══ DANE DO PRZEGLĄDU ══
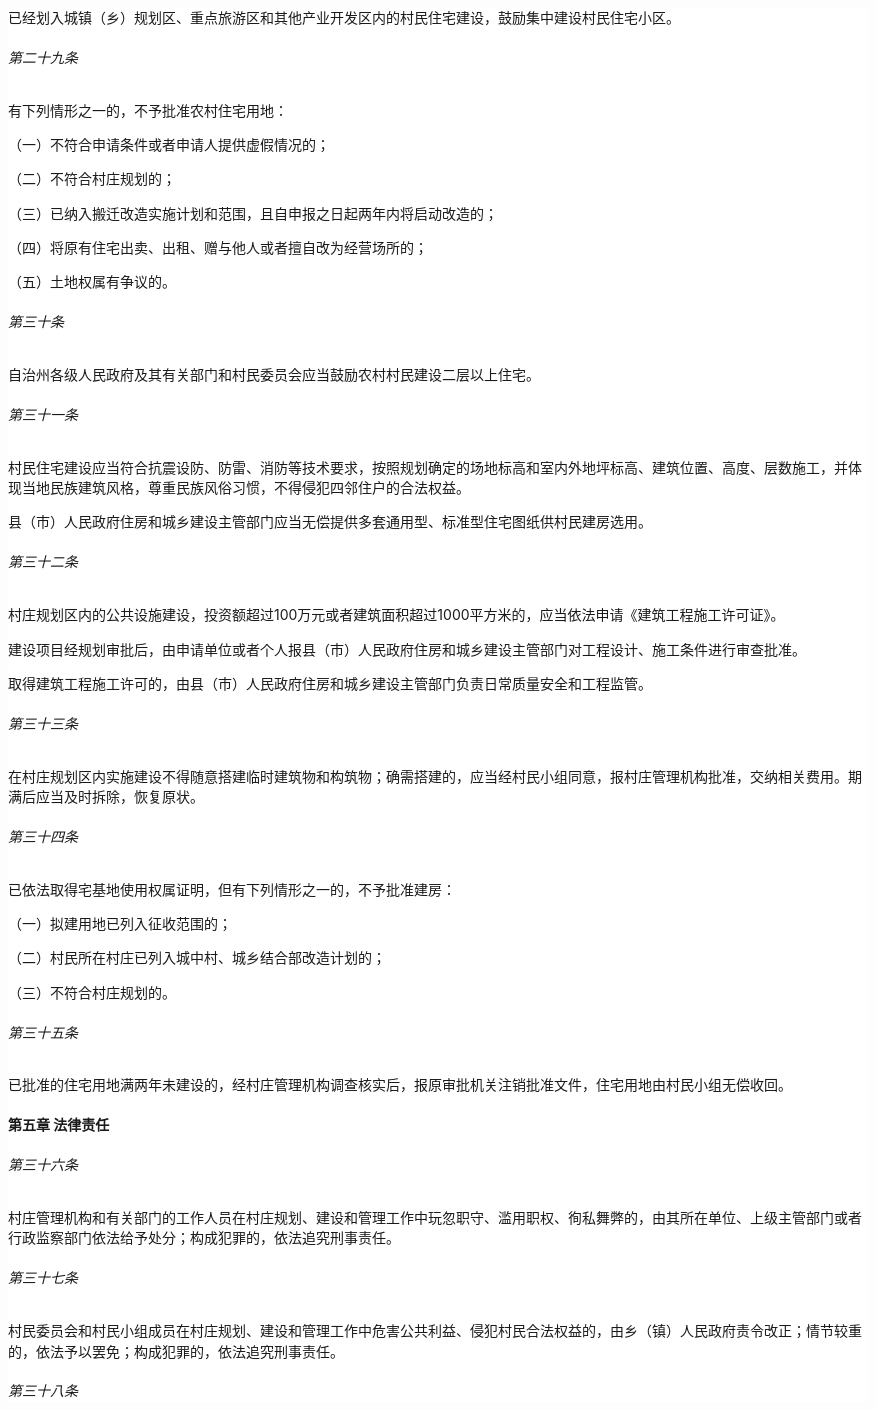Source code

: 已经划入城镇（乡）规划区、重点旅游区和其他产业开发区内的村民住宅建设，鼓励集中建设村民住宅小区。

###### 第二十九条

有下列情形之一的，不予批准农村住宅用地：

（一）不符合申请条件或者申请人提供虚假情况的；

（二）不符合村庄规划的；

（三）已纳入搬迁改造实施计划和范围，且自申报之日起两年内将启动改造的；

（四）将原有住宅出卖、出租、赠与他人或者擅自改为经营场所的；

（五）土地权属有争议的。

###### 第三十条

自治州各级人民政府及其有关部门和村民委员会应当鼓励农村村民建设二层以上住宅。

###### 第三十一条

村民住宅建设应当符合抗震设防、防雷、消防等技术要求，按照规划确定的场地标高和室内外地坪标高、建筑位置、高度、层数施工，并体现当地民族建筑风格，尊重民族风俗习惯，不得侵犯四邻住户的合法权益。

县（市）人民政府住房和城乡建设主管部门应当无偿提供多套通用型、标准型住宅图纸供村民建房选用。

###### 第三十二条

村庄规划区内的公共设施建设，投资额超过100万元或者建筑面积超过1000平方米的，应当依法申请《建筑工程施工许可证》。

建设项目经规划审批后，由申请单位或者个人报县（市）人民政府住房和城乡建设主管部门对工程设计、施工条件进行审查批准。

取得建筑工程施工许可的，由县（市）人民政府住房和城乡建设主管部门负责日常质量安全和工程监管。

###### 第三十三条

在村庄规划区内实施建设不得随意搭建临时建筑物和构筑物；确需搭建的，应当经村民小组同意，报村庄管理机构批准，交纳相关费用。期满后应当及时拆除，恢复原状。

###### 第三十四条

已依法取得宅基地使用权属证明，但有下列情形之一的，不予批准建房：

（一）拟建用地已列入征收范围的；

（二）村民所在村庄已列入城中村、城乡结合部改造计划的；

（三）不符合村庄规划的。

###### 第三十五条

已批准的住宅用地满两年未建设的，经村庄管理机构调查核实后，报原审批机关注销批准文件，住宅用地由村民小组无偿收回。

#### 第五章 法律责任

###### 第三十六条

村庄管理机构和有关部门的工作人员在村庄规划、建设和管理工作中玩忽职守、滥用职权、徇私舞弊的，由其所在单位、上级主管部门或者行政监察部门依法给予处分；构成犯罪的，依法追究刑事责任。

###### 第三十七条

村民委员会和村民小组成员在村庄规划、建设和管理工作中危害公共利益、侵犯村民合法权益的，由乡（镇）人民政府责令改正；情节较重的，依法予以罢免；构成犯罪的，依法追究刑事责任。

###### 第三十八条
═══
* **SZCZEGÓŁY ZADANIA**
Przedstaw tekst ze wszystkich wierszy powyżej jako listę JSON ciągów znaków, po jednym ciągu na każdą linię, z pominięciem pustych linii. Obrazów nie umieszczaj w odpowiedzi.

* **ODPOWIEDŹ DO ĆWICZENIA**
[
  "Source code",
  ": 已经划入城镇（乡）规划区、重点旅游区和其他产业开发区内的村民住宅建设，鼓励集中建设村民住宅小区。",
  "###### 第二十九条",
  "有下列情形之一的，不予批准农村住宅用地：",
  "（一）不符合申请条件或者申请人提供虚假情况的；",
  "（二）不符合村庄规划的；",
  "（三）已纳入搬迁改造实施计划和范围，且自申报之日起两年内将启动改造的；",
  "（四）将原有住宅出卖、出租、赠与他人或者擅自改为经营场所的；",
  "（五）土地权属有争议的。",
  "###### 第三十条",
  "自治州各级人民政府及其有关部门和村民委员会应当鼓励农村村民建设二层以上住宅。",
  "###### 第三十一条",
  "村民住宅建设应当符合抗震设防、防雷、消防等技术要求，按照规划确定的场地标高和室内外地坪标高、建筑位置、高度、层数施工，并体现当地民族建筑风格，尊重民族风俗习惯，不得侵犯四邻住户的合法权益。",
  "县（市）人民政府住房和城乡建设主管部门应当无偿提供多套通用型、标准型住宅图纸供村民建房选用。",
  "###### 第三十二条",
  "村庄规划区内的公共设施建设，投资额超过100万元或者建筑面积超过1000平方米的，应当依法申请《建筑工程施工许可证》。",
  "建设项目经规划审批后，由申请单位或者个人报县（市）人民政府住房和城乡建设主管部门对工程设计、施工条件进行审查批准。",
  "取得建筑工程施工许可的，由县（市）人民政府住房和城乡建设主管部门负责日常质量安全和工程监管。",
  "###### 第三十三条",
  "在村庄规划区内实施建设不得随意搭建临时建筑物和构筑物；确需搭建的，应当经村民小组同意，报村庄管理机构批准，交纳相关费用。期满后应当及时拆除，恢复原状。",
  "###### 第三十四条",
  "已依法取得宅基地使用权属证明，但有下列情形之一的，不予批准建房：",
  "（一）拟建用地已列入征收范围的；",
  "（二）村民所在村庄已列入城中村、城乡结合部改造计划的；",
  "（三）不符合村庄规划的。",
  "###### 第三十五条",
  "已批准的住宅用地满两年未建设的，经村庄管理机构调查核实后，报原审批机关注销批准文件，住宅用地由村民小组无偿收回。",
  "#### 第五章 法律责任",
  "###### 第三十六条",
  "村庄管理机构和有关部门的工作人员在村庄规划、建设和管理工作中玩忽职守、滥用职权、徇私舞弊的，由其所在单位、上级主管部门或者行政监察部门依法给予处分；构成犯罪的，依法追究刑事责任。",
  "###### 第三十七条",
  "村民委员会和村民小组成员在村庄规划、建设和管理工作中危害公共利益、侵犯村民合法权益的，由乡（镇）人民政府责令改正；情节较重的，依法予以罢免；构成犯罪的，依法追究刑事责任。",
  "###### 第三十八条"
]